Saturday, August 24, 2019

"They will burn sulfur instead of holy incense. They will sing and dance around her coffin, pulling at their hair and flesh. They will slay a rooster and spread his blood on their dead sister" (p. 139).



This quote calls to mind a dangerous ideology. It's all throughout the text that we read, and the society in which we live. With phrases such as "we" or "us" or "our", it's easy to feel comfortable, safe, understood, and a part of.  It almost goes without saying that statements of "they" and "them" seem to threaten this sacred construct of "us" that we identify with. However, misunderstanding and fear of ‘them’ can lead to rumors and exaggerations that are at best humiliating and crippling, and at worst fatal. 
Perhaps the magnitude of what I’m saying is lost without examples to support it. One very dramatic case of the monstrous “them’’ is in Donald Trump’s 2015 presidential announcement speech. “They’re sending people that have lots of problems, and they’re bringing those problems with us. They’re bringing drugs. They’re bringing crime. They’re rapists.” ‘They’ are Mexicans, ‘We’ are Americans. They threaten us, ergo they must be stopped. With this mentality, it isn't surprising that ‘we’ put ‘them’ in cages, even if ‘they’ are infants.

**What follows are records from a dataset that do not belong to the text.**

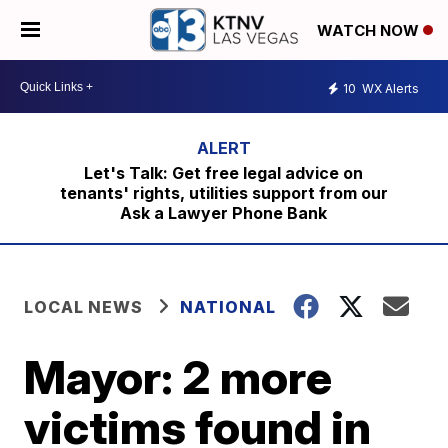
WATCH NOW
10
WX Alerts
Let's Talk: Get free legal advice on
tenants' rights, utilities support from our
Ask a Lawyer Phone Bank
LOCAL NEWS
NATIONAL
Mayor: 2 more
victims found in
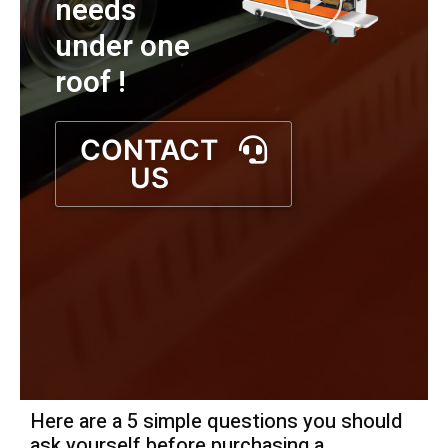
needs
under one
roof !
CONTACT
US
Here are a 5 simple questions you should
ask yourself before purchasing a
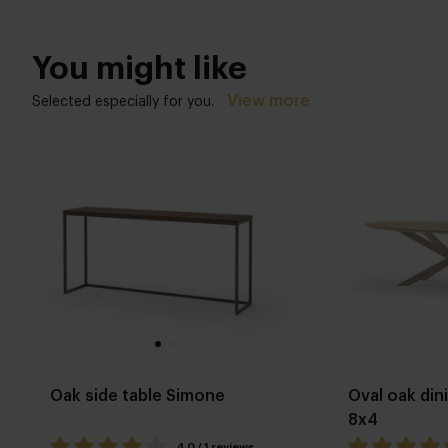
You might like
View more
Selected especially for you.
Oak side table Simone
Oval oak din
8x4
4.0 / 1 reviews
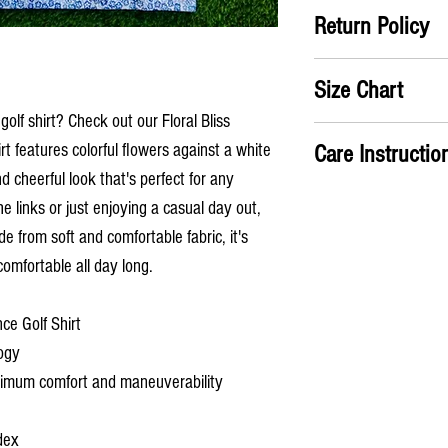
Return Policy
Satifisaction Guaranteed
Size Chart
the return label no ques
golf shirt? Check out our Floral Bliss
A) Chest
: Take measure
Care Instructio
irt features colorful flowers against a white
chest
d cheerful look that's perfect for any
B) Shirt Length
: From th
Machine wash cold
the shirt
e links or just enjoying a casual day out,
Hang dry or use low 
Has an ATHLETIC fit
de from soft and comfortable fabric, it's
S
M
comfortable all day long.
A
38
41
ce Golf Shirt
(in)
ogy
B
28
29
aximum comfort and maneuverability
(in)
dex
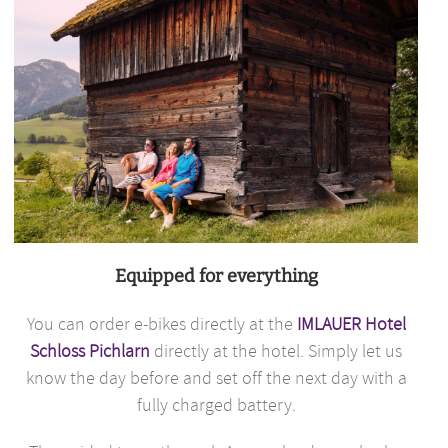
Equipped for everything
You can order e-bikes directly at the
IMLAUER Hotel
Schloss Pichlarn
directly at the hotel. Simply let us
know the day before and set off the next day with a
fully charged battery.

There are many examples of this mentality in literature as well, one of my favorites is found in “The Crucible”. When young girls wind up in trouble for dancing in the woods, Abigail constructs a ‘them’ to save herself. In this case ‘they’ are witches/vehicles of Satan, who must be tried and executed. 
We are all guilty of this mindset, it is ingrained in every prejudice we hold. Even when reading ''Bless me, Ultima". Many quotes throughout the book shame witchcraft, but Ultima is 'guilty' of many of the practices condemned in the book.
All things considered, there is a thin line between building communities and building walls, and it is difficult to do one without the other. I suppose all we can do to combat this parasitic concept is to remember that we are all simultaneously us and them depending on the light we are viewed in.